Saito Tomoki, Soma Kento, Kashisaka Mai, Iketani Kiiko, Matsumoto Masaaki, Ueda Takuya, Nishiyama Masahiro, Maruyama Azusa, Nakai Ryosuke, Sakihama Hiroshi, Kurosawa Hiroshi, Morisada Naoya, Kobayashi Hironori, Ozaki Kayo
Department of Endocrinology and Metabolism Hyogo Prefectural Kobe Children's Hospital Kobe Japan.
Department of Neurology Hyogo Prefectural Kobe Children's Hospital Kobe Japan.
JIMD Rep. 2025 Apr 4;66(3):e70014. doi: 10.1002/jmd2.70014. eCollection 2025 May.

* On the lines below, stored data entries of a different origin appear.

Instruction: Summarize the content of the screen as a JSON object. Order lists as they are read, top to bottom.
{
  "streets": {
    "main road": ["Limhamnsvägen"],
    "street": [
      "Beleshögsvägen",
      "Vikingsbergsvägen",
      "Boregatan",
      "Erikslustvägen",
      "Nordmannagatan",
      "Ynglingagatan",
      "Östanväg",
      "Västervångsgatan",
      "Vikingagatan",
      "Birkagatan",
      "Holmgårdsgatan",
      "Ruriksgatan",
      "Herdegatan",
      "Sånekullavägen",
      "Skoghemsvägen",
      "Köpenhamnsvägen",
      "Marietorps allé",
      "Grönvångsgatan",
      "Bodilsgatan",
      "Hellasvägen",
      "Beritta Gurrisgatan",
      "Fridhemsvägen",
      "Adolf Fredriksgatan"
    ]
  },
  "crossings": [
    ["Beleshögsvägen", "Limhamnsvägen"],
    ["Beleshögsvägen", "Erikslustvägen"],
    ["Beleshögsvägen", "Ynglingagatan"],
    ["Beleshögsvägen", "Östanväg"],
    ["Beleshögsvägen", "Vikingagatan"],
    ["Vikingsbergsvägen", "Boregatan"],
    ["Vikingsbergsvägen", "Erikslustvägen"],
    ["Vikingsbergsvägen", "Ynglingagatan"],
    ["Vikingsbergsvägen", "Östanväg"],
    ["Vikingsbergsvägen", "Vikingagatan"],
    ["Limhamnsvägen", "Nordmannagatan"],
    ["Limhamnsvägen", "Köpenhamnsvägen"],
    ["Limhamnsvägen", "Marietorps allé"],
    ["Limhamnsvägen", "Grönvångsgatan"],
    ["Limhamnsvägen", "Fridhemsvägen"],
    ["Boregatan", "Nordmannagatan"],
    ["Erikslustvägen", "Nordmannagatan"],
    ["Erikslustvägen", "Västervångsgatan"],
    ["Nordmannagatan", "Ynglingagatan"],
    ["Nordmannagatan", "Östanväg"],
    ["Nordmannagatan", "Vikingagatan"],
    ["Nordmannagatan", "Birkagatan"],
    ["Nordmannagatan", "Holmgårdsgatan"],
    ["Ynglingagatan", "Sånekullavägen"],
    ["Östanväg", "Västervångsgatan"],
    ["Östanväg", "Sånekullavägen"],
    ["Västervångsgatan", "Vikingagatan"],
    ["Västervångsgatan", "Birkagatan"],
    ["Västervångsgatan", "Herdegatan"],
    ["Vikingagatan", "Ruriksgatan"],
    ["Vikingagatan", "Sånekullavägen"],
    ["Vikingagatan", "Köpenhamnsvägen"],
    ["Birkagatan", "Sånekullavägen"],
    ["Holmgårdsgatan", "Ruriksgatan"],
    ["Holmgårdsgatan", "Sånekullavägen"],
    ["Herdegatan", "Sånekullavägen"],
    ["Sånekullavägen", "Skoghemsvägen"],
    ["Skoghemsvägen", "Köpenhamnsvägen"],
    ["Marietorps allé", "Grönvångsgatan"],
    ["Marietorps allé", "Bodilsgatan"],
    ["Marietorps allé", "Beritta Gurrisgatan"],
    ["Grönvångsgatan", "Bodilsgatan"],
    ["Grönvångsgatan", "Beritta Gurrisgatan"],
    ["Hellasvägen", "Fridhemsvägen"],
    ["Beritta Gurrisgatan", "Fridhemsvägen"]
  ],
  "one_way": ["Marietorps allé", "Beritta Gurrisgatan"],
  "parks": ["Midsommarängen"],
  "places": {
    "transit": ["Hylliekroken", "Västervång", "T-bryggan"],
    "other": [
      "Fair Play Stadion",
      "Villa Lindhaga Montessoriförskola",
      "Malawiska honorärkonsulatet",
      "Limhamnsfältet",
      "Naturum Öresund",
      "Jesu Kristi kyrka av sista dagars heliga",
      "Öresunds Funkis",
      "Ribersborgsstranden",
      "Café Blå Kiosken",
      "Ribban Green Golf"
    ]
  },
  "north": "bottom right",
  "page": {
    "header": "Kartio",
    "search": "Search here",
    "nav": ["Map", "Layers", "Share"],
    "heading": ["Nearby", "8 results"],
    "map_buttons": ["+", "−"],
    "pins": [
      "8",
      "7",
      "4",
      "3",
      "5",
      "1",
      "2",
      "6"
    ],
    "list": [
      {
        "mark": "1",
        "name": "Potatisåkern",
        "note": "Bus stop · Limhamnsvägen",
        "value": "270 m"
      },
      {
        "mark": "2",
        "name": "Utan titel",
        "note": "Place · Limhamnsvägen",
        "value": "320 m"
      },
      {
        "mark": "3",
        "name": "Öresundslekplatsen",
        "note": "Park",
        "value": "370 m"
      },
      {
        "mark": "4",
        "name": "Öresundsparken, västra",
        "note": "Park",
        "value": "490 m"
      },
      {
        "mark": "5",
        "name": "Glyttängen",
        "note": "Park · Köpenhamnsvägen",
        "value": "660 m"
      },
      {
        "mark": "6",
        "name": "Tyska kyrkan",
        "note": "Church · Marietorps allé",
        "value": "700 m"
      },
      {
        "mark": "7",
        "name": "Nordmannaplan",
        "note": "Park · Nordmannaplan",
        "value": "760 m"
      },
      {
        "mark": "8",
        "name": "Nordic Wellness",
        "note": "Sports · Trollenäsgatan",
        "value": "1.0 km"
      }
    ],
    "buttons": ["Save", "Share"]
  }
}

Systemic primary carnitine deficiency (SPCD) is a rare congenital fatty acid metabolism disorder causing impaired β-oxidation and energy production, leading to hypoglycemia, metabolic encephalopathy, and sudden death. Early diagnosis and treatment, including L-carnitine supplementation and fasting avoidance, can improve prognosis. However, newborn screening (NBS) criteria differ by region, and standardized guidelines are lacking. This report presents a case of SPCD undetected by NBS, resulting in basal ganglia damage and dystonia due to metabolic decompensation. A 1-year-9-month-old girl with no abnormalities on NBS presented with impaired consciousness. She exhibited hypoketotic hypoglycemia, hyperammonemia, and myocardial hypertrophy. Suspecting a fatty acid metabolism disorder, L-carnitine and high-calorie infusion were initiated. Laboratory tests revealed markedly low serum total and free carnitine levels, and genetic analysis confirmed a homozygous mutation. Brain MRI on day 7 revealed bilateral basal ganglia and substantia nigra abnormalities. The patient developed severe dystonia and respiratory failure, requiring ECMO management. L-DOPA was initiated on day 62, resulting in improvements in dystonia, swallowing, and motor function. By day 88, MRI showed resolution of basal ganglia abnormalities, though cerebral atrophy persisted. Basal ganglia damage is a rare but severe SPCD complication. L-DOPA may alleviate dystonia by acting on dopaminergic neurons in the substantia nigra. Early ketone measurement during emergencies is crucial for diagnosing fatty acid metabolism disorders. A standardized NBS protocol with a defined carnitine cutoff value is essential for early detection and prevention of SPCD complications.
全身性原发性肉碱缺乏症(SPCD)是一种罕见的先天性脂肪酸代谢紊乱疾病,可导致β-氧化和能量产生受损,进而引发低血糖、代谢性脑病和猝死。早期诊断和治疗,包括补充左旋肉碱和避免禁食,可改善预后。然而,新生儿筛查(NBS)标准因地区而异,且缺乏标准化指南。本报告介绍了一例NBS未检测出的SPCD病例,该病例因代谢失代偿导致基底神经节损伤和肌张力障碍。一名1岁9个月大的女孩在NBS检查中未发现异常,出现意识障碍。她表现为低酮性低血糖、高氨血症和心肌肥厚。怀疑患有脂肪酸代谢紊乱,开始给予左旋肉碱和高热量输注。实验室检查显示血清总肉碱和游离肉碱水平明显降低,基因分析证实存在纯合突变。第7天的脑部MRI显示双侧基底神经节和黑质异常。患者出现严重肌张力障碍和呼吸衰竭,需要进行体外膜肺氧合(ECMO)治疗。第62天开始使用左旋多巴,肌张力障碍、吞咽和运动功能有所改善。到第88天,MRI显示基底神经节异常消失,尽管脑萎缩仍然存在。基底神经节损伤是一种罕见但严重的SPCD并发症。左旋多巴可能通过作用于黑质中的多巴胺能神经元来缓解肌张力障碍。紧急情况下早期检测酮体对于诊断脂肪酸代谢紊乱至关重要。具有明确肉碱临界值的标准化NBS方案对于早期发现和预防SPCD并发症至关重要。